Mobile application privacy will get a lot of attention this week when the National Telecommunications and Information Administration convenes the first in a series of meetings to examine how applications use consumers' personal and private information.
The NTIA has been directed by the Obama Administration, under a privacy "blueprint" it issued in February, to bring consumer and industry stakeholders together to establish codes of conduct to protect customers' personal information online. The NTIA has decided to focus on mobile applications in this inaugural meeting and while the long-term impact of this and other expected meetings remains to be seen, the event will shine a spotlight on mobile app privacy, which affects all developers.
Developers are certainly aware of the need protect the privacy of their consumers for ethical reasons and because it is better for their businesses if they do; however, the issue is complex and evolving. In the last year, many stakeholder groups including advertisers and advertising platforms, privacy advocates, privacy solutions providers, regulatory agencies and organizations like the Mobile Marketing Association have published resources to help inform developers about best practices for incorporating privacy protections into their apps.
These various initiatives have all contributed to create an expectation in the marketplace that developers must have mobile app privacy policies if they want to participate in the market, said Alan Chapell, co-chair of the MMA's privacy and advocacy committee and president of Chapell and Associates, a law firm that specializes in privacy.
"If you're a developer and you're looking to derive revenues from advertising, you need to concern yourself with issues of privacy," he said.
The same goes for any developers who incorporate location-based information into their apps, Chapell added.

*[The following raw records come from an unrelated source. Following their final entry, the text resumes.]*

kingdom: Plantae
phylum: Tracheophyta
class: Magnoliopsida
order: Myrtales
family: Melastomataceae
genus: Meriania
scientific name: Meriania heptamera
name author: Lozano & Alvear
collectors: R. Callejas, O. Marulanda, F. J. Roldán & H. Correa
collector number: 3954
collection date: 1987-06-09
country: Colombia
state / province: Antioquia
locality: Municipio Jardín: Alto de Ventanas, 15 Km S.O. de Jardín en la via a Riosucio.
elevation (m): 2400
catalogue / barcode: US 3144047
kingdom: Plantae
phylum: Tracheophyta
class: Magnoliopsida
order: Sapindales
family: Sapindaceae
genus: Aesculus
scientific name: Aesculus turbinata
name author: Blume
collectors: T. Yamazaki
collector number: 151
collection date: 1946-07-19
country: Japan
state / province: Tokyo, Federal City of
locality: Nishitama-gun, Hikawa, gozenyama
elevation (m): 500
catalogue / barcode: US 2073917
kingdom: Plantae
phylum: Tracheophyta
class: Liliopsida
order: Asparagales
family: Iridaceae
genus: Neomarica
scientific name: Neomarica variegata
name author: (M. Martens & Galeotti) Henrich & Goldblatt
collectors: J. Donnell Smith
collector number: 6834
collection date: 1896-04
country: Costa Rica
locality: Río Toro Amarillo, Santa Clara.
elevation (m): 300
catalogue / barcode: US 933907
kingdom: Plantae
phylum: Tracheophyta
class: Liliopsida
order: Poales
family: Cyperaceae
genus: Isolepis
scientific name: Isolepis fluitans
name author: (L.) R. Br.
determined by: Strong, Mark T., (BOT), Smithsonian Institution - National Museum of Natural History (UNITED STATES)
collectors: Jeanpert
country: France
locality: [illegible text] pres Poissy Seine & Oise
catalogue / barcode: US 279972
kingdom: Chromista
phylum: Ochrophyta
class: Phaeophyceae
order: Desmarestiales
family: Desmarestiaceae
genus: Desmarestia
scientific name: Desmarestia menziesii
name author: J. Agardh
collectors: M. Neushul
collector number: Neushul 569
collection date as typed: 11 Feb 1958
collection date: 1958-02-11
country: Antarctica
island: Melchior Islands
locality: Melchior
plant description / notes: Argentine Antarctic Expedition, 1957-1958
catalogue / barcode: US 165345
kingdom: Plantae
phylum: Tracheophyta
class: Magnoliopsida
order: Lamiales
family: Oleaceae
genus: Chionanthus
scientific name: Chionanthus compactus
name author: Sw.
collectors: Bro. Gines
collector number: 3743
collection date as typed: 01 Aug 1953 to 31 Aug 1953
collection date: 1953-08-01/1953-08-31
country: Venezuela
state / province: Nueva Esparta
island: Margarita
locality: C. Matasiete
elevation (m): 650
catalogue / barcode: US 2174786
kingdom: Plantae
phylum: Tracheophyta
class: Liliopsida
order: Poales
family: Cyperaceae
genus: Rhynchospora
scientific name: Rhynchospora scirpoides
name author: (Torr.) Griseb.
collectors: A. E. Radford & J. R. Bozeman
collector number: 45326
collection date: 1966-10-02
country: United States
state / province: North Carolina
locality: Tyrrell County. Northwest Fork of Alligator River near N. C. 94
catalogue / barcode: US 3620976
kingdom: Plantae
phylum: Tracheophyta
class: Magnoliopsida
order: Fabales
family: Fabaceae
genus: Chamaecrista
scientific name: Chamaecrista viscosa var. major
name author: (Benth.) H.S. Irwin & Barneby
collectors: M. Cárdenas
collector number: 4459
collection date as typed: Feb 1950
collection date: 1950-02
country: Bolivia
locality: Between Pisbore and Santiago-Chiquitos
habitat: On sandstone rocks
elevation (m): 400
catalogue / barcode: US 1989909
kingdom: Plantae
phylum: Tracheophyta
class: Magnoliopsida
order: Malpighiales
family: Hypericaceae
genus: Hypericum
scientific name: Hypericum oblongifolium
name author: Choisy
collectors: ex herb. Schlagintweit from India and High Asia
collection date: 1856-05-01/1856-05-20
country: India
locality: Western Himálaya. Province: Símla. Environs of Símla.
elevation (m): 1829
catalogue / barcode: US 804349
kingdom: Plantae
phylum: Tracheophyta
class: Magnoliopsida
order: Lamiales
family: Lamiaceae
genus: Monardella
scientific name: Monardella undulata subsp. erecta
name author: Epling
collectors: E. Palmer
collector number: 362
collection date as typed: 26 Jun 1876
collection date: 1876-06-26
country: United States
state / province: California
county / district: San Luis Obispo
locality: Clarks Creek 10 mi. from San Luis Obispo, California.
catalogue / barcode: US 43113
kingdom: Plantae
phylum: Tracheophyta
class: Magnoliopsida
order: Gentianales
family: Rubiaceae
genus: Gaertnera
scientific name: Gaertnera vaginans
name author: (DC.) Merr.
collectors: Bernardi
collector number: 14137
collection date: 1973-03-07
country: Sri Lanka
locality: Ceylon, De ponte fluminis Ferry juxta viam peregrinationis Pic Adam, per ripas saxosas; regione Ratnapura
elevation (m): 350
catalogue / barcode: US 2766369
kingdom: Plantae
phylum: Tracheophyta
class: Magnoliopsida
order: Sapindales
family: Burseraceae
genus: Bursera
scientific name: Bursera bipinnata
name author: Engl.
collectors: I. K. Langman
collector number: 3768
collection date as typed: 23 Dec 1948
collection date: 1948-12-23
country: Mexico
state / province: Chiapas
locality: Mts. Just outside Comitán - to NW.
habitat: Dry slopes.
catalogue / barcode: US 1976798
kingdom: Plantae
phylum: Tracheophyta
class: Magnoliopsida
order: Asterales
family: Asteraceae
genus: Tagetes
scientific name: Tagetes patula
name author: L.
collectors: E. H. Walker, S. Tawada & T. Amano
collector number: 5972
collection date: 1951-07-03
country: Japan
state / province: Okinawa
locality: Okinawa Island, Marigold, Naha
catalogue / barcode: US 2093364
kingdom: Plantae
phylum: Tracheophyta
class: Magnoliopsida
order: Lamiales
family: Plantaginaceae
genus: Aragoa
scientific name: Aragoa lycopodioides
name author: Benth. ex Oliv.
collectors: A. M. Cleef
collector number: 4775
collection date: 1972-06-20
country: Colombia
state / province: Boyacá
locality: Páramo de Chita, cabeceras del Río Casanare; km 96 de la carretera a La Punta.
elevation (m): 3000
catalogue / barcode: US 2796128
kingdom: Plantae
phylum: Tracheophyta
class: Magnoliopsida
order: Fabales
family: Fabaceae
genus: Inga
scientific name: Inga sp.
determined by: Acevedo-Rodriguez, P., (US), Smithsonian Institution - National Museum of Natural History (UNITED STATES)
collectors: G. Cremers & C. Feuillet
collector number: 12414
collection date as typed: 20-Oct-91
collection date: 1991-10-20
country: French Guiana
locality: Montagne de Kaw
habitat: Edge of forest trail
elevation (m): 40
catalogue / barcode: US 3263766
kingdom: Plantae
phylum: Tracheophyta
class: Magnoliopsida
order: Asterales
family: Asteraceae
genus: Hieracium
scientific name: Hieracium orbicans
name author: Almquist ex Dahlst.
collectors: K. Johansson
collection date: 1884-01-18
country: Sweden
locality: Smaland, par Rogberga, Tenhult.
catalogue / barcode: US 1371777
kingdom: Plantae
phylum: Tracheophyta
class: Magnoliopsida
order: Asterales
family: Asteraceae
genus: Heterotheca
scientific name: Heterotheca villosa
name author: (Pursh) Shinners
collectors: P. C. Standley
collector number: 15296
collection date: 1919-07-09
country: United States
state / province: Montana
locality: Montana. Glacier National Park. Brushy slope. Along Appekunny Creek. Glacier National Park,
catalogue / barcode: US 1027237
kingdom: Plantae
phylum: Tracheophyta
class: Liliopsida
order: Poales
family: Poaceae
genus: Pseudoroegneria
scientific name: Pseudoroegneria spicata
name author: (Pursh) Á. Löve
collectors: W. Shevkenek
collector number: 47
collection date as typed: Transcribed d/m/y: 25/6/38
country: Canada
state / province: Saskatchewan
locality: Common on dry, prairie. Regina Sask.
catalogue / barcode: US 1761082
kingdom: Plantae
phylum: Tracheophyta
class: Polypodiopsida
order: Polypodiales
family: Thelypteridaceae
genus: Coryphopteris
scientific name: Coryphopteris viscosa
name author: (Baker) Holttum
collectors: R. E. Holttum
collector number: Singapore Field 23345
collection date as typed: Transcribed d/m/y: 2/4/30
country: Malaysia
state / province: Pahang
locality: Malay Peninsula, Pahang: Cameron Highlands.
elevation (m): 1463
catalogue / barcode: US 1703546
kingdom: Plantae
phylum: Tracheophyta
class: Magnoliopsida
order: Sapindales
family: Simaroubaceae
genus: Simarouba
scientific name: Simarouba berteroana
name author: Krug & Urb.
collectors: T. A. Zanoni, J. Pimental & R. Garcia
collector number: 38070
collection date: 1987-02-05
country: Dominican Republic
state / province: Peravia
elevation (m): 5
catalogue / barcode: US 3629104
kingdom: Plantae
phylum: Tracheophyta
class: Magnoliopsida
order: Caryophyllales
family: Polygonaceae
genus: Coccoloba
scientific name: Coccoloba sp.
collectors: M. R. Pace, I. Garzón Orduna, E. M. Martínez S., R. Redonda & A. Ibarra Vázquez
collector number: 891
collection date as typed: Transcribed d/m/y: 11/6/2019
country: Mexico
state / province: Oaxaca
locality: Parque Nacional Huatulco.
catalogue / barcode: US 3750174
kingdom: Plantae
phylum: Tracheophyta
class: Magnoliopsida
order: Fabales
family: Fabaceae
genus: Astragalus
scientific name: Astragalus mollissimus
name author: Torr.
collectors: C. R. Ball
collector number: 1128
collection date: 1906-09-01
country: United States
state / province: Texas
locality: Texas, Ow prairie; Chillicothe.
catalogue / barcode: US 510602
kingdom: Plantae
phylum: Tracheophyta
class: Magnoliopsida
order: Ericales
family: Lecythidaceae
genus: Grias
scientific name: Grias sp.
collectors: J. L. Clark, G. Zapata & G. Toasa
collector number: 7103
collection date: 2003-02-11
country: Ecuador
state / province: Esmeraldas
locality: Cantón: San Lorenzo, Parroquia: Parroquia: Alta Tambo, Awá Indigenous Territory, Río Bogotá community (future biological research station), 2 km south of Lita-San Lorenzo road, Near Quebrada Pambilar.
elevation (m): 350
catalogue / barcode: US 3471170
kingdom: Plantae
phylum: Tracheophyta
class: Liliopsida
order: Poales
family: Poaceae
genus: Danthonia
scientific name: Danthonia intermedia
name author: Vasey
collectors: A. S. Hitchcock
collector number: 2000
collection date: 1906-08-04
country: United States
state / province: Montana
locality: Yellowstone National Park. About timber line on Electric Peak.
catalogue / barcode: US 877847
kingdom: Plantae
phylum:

There are few legal implications today for developers who do not have privacy policies, but this situation is changing rapidly. Chapell said there are no laws written specifically requiring app developers to have mobile privacy policies; however, he said the Federal Trade Commission could potentially hold developers responsible, under its consumer protection policies, for acting unfairly or deceptively if their applications invade consumer privacy. He expects that Congressional hearings focusing on mobile privacy, similar to hearings held in 2011, will be held in September of this year.
The State of California, which requires companies offering commercial websites or online services that collect personal data to conspicuously post privacy policies under a 2003 Online Privacy Protection Act, has recently decided that mobile apps are covered by that law. California also announced plans to enforce this new interpretation. The state has obtained agreements from Amazon, Apple (NASDAQ:AAPL), Facebook, Google (NASDAQ:GOOG), Hewlett-Packard, Microsoft (NASDAQ:MSFT) and Research In Motion, to agree to its principles to help strengthen the policy.
In addition to these types of resources, developers can employ some general practices to protect the privacy of their customers and their app businesses as well, according to Lawrence Pingree, a research director at Gartner.
In general, the best approach is to develop privacy policies based on the end-users' requirements, Pingree said.
"Always keep in mind the number one principle: that ultimately the user decides," he said. "As long as that is the case, then you are appropriately addressing the privacy concerns of most people."
Pingree suggested that companies actually survey end users to ask them how they feel about various uses of their information and then provide options in the application software to incorporate the consumers' requirements. The application should include opt-in and opt-out capabilities, employ encryption technologies properly and make it possible for consumers to control how their user-generated data, such as their location information, is shared or disclosed.
Most mobile app platforms now require users to authorize the exposure of certain types of data and the platforms provide developers with APIs for accessing information that consumers authorize but consider to be private, such as location data, calendar information or contact lists.
"Make sure you use the standard APIs," Pingree said.
He advises developers who use services supplied by third-parties to conduct vendor recertification processes regularly, perhaps annually, to make sure each vendor is upholding the developer's privacy policies.
Developers also need to observe policies governing particular industries, such as the healthcare privacy rules established in the Health Insurance Portability and Accountability Act and the privacy provisions in the financial services industry covered by the Gramm-Leach-Bliley Act, Pingree advised.